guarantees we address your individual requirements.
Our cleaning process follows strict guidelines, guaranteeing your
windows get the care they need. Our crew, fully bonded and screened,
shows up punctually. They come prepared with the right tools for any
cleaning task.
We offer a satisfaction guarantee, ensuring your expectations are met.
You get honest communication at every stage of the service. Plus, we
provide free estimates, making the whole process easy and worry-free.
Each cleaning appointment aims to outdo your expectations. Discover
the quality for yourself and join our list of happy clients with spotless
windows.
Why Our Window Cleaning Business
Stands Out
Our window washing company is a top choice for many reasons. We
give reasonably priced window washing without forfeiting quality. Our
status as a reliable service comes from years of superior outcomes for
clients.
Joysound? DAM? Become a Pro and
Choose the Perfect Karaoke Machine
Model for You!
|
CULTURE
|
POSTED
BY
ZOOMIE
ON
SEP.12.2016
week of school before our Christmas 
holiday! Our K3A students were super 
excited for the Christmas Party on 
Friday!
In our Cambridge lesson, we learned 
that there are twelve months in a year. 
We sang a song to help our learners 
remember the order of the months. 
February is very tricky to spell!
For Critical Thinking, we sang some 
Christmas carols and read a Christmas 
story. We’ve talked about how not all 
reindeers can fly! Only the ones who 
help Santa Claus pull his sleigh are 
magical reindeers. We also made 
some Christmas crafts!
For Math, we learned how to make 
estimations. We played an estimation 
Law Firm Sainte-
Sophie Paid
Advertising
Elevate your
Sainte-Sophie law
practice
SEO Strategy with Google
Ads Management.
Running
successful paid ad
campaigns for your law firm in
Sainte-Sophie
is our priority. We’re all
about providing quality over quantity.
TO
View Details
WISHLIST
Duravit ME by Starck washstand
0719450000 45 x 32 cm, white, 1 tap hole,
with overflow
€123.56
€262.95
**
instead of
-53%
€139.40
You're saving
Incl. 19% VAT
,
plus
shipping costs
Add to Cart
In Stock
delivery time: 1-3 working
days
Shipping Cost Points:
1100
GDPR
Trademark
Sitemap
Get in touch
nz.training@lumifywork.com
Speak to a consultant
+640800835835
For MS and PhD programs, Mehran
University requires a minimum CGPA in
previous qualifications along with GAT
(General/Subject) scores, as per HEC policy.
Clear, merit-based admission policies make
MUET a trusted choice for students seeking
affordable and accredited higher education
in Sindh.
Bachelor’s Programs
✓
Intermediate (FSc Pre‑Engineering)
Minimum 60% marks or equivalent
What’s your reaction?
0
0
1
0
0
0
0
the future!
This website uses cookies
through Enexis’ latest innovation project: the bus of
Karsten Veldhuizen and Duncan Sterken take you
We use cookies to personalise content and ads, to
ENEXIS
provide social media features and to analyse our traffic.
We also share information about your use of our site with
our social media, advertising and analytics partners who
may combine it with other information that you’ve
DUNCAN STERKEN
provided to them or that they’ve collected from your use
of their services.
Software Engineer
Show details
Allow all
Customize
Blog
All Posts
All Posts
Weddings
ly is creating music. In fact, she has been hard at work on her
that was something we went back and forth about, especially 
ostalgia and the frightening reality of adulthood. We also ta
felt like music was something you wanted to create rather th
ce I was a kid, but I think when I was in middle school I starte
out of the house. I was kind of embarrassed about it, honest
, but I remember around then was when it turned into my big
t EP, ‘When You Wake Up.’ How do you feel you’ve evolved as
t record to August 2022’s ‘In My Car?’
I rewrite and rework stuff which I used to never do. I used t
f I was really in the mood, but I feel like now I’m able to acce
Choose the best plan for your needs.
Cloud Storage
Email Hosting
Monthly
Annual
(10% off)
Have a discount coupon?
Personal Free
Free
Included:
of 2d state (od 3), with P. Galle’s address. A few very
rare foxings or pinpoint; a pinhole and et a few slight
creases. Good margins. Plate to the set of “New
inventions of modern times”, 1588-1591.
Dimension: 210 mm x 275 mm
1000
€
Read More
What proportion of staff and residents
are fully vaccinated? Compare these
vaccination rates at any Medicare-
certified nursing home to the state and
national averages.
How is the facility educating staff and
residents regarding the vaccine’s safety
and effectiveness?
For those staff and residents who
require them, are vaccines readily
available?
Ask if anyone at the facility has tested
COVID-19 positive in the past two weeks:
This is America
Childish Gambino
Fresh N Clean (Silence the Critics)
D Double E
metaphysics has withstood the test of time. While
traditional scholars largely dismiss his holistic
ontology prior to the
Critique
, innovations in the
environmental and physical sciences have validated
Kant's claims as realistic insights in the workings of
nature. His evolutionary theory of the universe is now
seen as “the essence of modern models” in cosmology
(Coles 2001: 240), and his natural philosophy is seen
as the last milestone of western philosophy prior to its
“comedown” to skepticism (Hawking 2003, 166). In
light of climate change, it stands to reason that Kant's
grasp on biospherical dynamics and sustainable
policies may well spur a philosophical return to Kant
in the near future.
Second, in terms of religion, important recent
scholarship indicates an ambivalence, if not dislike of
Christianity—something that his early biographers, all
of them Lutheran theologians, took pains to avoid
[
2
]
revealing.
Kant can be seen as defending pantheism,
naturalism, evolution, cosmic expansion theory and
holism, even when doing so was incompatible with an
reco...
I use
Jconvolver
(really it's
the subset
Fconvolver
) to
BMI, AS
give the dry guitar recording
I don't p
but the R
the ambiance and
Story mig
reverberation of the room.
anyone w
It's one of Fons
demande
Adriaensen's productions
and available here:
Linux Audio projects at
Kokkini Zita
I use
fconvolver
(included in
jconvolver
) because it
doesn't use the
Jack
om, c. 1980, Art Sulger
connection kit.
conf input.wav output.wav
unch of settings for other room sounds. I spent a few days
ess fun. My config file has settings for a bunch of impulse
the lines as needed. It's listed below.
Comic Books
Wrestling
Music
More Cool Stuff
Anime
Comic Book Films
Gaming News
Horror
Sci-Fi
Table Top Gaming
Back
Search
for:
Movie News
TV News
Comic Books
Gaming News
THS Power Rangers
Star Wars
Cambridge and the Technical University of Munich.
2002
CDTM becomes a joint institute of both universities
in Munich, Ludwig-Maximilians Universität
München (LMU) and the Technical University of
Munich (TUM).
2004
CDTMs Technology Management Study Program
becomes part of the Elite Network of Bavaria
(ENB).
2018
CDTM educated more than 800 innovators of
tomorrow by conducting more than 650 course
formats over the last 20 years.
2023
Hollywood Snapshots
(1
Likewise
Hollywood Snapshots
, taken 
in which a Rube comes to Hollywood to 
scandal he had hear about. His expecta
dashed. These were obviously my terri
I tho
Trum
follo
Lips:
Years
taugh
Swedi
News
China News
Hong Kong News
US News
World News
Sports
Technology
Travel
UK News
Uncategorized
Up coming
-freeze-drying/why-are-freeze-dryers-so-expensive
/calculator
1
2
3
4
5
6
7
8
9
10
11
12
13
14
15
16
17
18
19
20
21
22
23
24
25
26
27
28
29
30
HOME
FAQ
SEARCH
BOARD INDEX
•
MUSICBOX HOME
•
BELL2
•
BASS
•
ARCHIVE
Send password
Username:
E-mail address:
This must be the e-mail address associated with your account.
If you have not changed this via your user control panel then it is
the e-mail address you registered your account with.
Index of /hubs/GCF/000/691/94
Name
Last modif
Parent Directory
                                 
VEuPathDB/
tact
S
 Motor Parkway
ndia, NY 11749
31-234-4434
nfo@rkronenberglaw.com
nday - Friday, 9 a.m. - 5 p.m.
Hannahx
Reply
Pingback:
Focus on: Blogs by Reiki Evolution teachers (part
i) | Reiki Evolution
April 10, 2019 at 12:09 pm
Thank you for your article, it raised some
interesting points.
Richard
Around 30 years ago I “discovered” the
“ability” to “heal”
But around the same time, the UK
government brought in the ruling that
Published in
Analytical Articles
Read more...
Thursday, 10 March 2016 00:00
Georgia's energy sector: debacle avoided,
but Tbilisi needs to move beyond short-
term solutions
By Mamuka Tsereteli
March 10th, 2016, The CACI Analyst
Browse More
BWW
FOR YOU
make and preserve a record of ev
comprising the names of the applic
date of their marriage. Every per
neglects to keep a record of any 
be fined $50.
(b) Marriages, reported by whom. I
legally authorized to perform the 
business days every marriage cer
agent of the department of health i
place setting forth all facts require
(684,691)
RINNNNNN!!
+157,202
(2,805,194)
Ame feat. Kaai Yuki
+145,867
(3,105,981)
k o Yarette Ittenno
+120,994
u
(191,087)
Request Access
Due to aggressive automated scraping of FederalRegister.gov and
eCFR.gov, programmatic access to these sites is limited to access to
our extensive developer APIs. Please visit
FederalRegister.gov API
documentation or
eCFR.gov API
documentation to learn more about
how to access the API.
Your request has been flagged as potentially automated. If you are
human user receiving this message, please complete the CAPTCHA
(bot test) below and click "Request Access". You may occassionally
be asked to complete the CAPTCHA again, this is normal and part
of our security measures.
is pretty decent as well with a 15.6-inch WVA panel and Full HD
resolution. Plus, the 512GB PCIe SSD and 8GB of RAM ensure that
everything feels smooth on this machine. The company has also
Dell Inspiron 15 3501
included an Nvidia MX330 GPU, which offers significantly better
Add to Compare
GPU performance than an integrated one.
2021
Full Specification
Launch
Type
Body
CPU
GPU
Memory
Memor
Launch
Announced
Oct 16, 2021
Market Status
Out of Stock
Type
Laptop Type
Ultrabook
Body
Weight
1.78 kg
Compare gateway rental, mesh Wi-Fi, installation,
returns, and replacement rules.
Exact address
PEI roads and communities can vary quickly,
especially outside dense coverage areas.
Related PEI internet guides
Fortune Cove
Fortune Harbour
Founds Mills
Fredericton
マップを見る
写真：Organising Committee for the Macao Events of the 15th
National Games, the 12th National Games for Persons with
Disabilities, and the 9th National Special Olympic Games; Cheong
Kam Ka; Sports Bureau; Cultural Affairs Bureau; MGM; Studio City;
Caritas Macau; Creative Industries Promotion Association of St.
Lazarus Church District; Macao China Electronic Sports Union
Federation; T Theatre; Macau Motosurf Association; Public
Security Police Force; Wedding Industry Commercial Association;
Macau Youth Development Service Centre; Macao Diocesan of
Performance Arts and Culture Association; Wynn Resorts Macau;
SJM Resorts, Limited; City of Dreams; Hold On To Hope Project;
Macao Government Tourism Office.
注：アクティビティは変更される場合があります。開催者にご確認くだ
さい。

- - - - - - -

### Task requirements
Please write out the stretch of the records above from the very beginning through the line containing "provide free estimates, making", including that line.

### Written solution
guarantees we address your individual requirements.
Our cleaning process follows strict guidelines, guaranteeing your
windows get the care they need. Our crew, fully bonded and screened,
shows up punctually. They come prepared with the right tools for any
cleaning task.
We offer a satisfaction guarantee, ensuring your expectations are met.
You get honest communication at every stage of the service. Plus, we
provide free estimates, making the whole process easy and worry-free.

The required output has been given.